Entries taken from a collection:
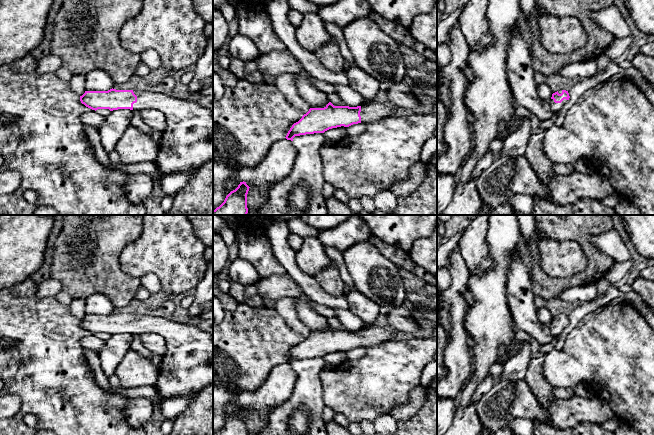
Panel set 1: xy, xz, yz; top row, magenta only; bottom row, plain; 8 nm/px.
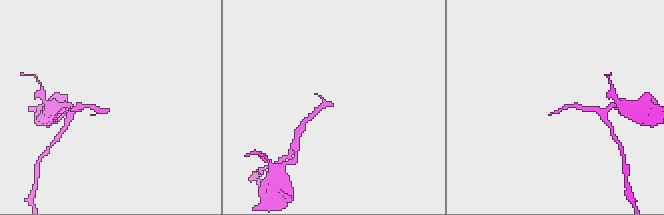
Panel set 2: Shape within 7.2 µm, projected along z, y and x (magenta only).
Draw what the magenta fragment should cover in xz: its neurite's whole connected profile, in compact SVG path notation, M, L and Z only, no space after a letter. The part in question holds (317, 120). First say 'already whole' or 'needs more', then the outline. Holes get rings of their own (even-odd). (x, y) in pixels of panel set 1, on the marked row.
needs more | M329 102L324 108L310 108L302 118L294 123L286 135L293 141L295 136L324 133L337 127L386 119L396 115L396 106L389 102L364 103L361 106L334 106Z

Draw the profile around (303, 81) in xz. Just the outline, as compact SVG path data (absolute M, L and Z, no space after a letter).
M304 68L293 75L298 93L308 102L310 108L324 108L330 102L328 94L318 90L313 85L315 81Z

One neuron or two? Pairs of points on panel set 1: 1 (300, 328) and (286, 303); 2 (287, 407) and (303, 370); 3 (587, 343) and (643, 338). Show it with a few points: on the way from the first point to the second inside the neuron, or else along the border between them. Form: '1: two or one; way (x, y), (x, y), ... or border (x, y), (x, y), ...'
1: one; way (294, 322), (286, 309)
2: one; way (296, 398), (303, 391), (303, 379)
3: one; way (601, 343), (629, 343)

# Instructions to follow
The line containing "Draw what the" and every line after it, through the end of the records above: output exactly those, and nothing else.

# Task answer
Draw what the magenta fragment should cover in xz: its neurite's whole connected profile, in compact SVG path notation, M, L and Z only, no space after a letter. The part in question holds (317, 120). First say 'already whole' or 'needs more', then the outline. Holes get rings of their own (even-odd). (x, y) in pixels of panel set 1, on the marked row.
needs more | M329 102L324 108L310 108L302 118L294 123L286 135L293 141L295 136L324 133L337 127L386 119L396 115L396 106L389 102L364 103L361 106L334 106Z

Draw the profile around (303, 81) in xz. Just the outline, as compact SVG path data (absolute M, L and Z, no space after a letter).
M304 68L293 75L298 93L308 102L310 108L324 108L330 102L328 94L318 90L313 85L315 81Z

One neuron or two? Pairs of points on panel set 1: 1 (300, 328) and (286, 303); 2 (287, 407) and (303, 370); 3 (587, 343) and (643, 338). Show it with a few points: on the way from the first point to the second inside the neuron, or else along the border between them. Form: '1: two or one; way (x, y), (x, y), ... or border (x, y), (x, y), ...'
1: one; way (294, 322), (286, 309)
2: one; way (296, 398), (303, 391), (303, 379)
3: one; way (601, 343), (629, 343)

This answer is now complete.